### EXTRACTED INFORMATION
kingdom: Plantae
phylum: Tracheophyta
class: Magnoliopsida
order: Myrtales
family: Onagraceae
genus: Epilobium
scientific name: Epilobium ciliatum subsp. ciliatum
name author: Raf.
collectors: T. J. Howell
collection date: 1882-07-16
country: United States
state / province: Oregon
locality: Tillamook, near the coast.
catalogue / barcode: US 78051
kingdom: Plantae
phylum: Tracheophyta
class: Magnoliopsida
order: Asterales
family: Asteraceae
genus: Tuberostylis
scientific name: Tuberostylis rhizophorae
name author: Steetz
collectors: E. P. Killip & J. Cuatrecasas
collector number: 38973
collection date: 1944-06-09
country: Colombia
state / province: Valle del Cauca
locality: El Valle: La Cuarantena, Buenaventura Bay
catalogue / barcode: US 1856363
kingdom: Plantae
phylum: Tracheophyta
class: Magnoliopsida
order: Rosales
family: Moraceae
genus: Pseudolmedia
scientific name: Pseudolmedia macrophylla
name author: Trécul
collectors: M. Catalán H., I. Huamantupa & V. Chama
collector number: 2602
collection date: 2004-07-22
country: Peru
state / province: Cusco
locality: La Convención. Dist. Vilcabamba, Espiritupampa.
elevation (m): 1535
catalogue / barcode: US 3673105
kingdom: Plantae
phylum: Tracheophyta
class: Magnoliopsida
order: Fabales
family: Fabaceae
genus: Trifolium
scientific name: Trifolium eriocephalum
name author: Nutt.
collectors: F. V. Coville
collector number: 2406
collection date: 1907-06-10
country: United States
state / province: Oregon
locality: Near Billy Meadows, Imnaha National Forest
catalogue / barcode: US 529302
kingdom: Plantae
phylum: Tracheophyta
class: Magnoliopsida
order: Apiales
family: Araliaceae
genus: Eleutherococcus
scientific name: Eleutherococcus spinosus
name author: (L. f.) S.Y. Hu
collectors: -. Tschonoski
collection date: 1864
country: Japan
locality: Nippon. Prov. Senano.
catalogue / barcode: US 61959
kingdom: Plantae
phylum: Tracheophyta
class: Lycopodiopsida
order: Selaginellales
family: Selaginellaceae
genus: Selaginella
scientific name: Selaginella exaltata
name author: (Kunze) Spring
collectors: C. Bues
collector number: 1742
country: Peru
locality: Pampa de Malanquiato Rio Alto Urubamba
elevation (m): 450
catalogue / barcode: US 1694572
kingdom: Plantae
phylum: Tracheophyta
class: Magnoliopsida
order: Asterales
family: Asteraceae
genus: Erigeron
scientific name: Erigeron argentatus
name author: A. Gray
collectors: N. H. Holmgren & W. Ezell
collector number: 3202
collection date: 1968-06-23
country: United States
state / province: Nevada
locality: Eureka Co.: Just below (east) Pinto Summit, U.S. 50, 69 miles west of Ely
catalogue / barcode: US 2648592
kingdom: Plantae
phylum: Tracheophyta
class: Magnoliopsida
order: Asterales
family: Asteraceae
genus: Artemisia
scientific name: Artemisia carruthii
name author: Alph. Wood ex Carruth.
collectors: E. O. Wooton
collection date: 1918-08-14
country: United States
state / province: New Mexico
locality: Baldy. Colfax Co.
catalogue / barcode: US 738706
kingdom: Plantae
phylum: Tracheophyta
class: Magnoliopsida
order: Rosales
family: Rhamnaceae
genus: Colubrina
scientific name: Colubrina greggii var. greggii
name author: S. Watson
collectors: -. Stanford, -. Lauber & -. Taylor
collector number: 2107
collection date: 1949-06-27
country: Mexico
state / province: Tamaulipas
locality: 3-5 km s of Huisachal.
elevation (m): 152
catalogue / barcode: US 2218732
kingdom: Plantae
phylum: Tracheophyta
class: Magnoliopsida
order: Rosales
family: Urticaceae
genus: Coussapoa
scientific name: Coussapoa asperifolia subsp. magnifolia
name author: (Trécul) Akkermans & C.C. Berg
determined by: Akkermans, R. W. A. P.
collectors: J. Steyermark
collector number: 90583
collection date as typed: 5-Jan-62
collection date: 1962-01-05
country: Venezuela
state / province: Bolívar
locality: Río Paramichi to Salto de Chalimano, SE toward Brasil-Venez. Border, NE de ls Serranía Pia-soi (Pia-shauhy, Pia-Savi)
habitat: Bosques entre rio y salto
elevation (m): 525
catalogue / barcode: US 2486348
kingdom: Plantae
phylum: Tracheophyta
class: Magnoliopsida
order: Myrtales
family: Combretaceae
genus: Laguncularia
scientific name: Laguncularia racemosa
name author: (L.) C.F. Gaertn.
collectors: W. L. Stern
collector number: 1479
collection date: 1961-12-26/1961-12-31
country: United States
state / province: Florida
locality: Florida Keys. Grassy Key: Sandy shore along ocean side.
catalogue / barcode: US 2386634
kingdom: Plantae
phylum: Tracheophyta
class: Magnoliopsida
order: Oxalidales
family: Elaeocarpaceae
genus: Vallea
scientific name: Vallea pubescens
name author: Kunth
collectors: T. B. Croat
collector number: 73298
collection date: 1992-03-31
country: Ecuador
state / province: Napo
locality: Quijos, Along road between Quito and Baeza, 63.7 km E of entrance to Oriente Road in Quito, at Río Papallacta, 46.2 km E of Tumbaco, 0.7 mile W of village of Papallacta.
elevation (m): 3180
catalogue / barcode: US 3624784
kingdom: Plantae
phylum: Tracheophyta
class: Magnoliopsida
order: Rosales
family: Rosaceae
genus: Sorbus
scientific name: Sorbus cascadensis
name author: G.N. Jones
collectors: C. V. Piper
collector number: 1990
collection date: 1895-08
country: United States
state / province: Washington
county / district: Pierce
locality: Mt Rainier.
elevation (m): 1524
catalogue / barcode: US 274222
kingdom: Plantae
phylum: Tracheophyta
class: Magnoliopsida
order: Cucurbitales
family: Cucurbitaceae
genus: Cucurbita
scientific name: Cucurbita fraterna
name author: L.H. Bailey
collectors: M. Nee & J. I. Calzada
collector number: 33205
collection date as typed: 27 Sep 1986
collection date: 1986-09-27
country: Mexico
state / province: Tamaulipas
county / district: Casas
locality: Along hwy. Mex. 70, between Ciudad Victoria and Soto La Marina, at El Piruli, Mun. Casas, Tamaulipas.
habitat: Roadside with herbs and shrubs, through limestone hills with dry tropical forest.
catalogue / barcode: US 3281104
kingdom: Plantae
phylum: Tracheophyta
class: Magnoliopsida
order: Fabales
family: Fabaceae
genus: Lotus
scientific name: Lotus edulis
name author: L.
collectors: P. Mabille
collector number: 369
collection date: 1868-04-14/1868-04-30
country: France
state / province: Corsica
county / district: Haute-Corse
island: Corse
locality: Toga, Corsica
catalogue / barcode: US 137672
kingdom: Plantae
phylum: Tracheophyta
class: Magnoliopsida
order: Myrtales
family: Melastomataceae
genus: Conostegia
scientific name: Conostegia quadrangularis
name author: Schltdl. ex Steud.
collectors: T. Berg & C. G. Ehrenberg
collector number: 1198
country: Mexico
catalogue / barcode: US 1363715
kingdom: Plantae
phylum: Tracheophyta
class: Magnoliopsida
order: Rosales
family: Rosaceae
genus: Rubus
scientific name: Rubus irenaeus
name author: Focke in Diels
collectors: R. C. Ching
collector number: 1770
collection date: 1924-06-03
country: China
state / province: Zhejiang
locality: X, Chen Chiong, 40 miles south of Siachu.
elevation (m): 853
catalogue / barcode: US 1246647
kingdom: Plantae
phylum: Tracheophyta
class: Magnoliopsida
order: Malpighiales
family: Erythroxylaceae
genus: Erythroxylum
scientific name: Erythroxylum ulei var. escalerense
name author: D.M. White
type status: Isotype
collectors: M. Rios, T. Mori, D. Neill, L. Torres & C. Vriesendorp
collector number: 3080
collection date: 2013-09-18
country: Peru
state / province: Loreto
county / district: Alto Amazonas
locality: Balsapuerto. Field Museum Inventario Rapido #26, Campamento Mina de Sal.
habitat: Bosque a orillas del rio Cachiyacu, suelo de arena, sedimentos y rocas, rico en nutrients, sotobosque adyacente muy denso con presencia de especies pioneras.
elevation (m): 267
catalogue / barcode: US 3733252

### WORK TO DO
Edit everything from the start of the material down to the line containing "name author: Trécul", replacing "collectors" with "collected by" and keeping the rest unchanged.

### OUTPUT OF THE TASK
kingdom: Plantae
phylum: Tracheophyta
class: Magnoliopsida
order: Myrtales
family: Onagraceae
genus: Epilobium
scientific name: Epilobium ciliatum subsp. ciliatum
name author: Raf.
collected by: T. J. Howell
collection date: 1882-07-16
country: United States
state / province: Oregon
locality: Tillamook, near the coast.
catalogue / barcode: US 78051
kingdom: Plantae
phylum: Tracheophyta
class: Magnoliopsida
order: Asterales
family: Asteraceae
genus: Tuberostylis
scientific name: Tuberostylis rhizophorae
name author: Steetz
collected by: E. P. Killip & J. Cuatrecasas
collector number: 38973
collection date: 1944-06-09
country: Colombia
state / province: Valle del Cauca
locality: El Valle: La Cuarantena, Buenaventura Bay
catalogue / barcode: US 1856363
kingdom: Plantae
phylum: Tracheophyta
class: Magnoliopsida
order: Rosales
family: Moraceae
genus: Pseudolmedia
scientific name: Pseudolmedia macrophylla
name author: Trécul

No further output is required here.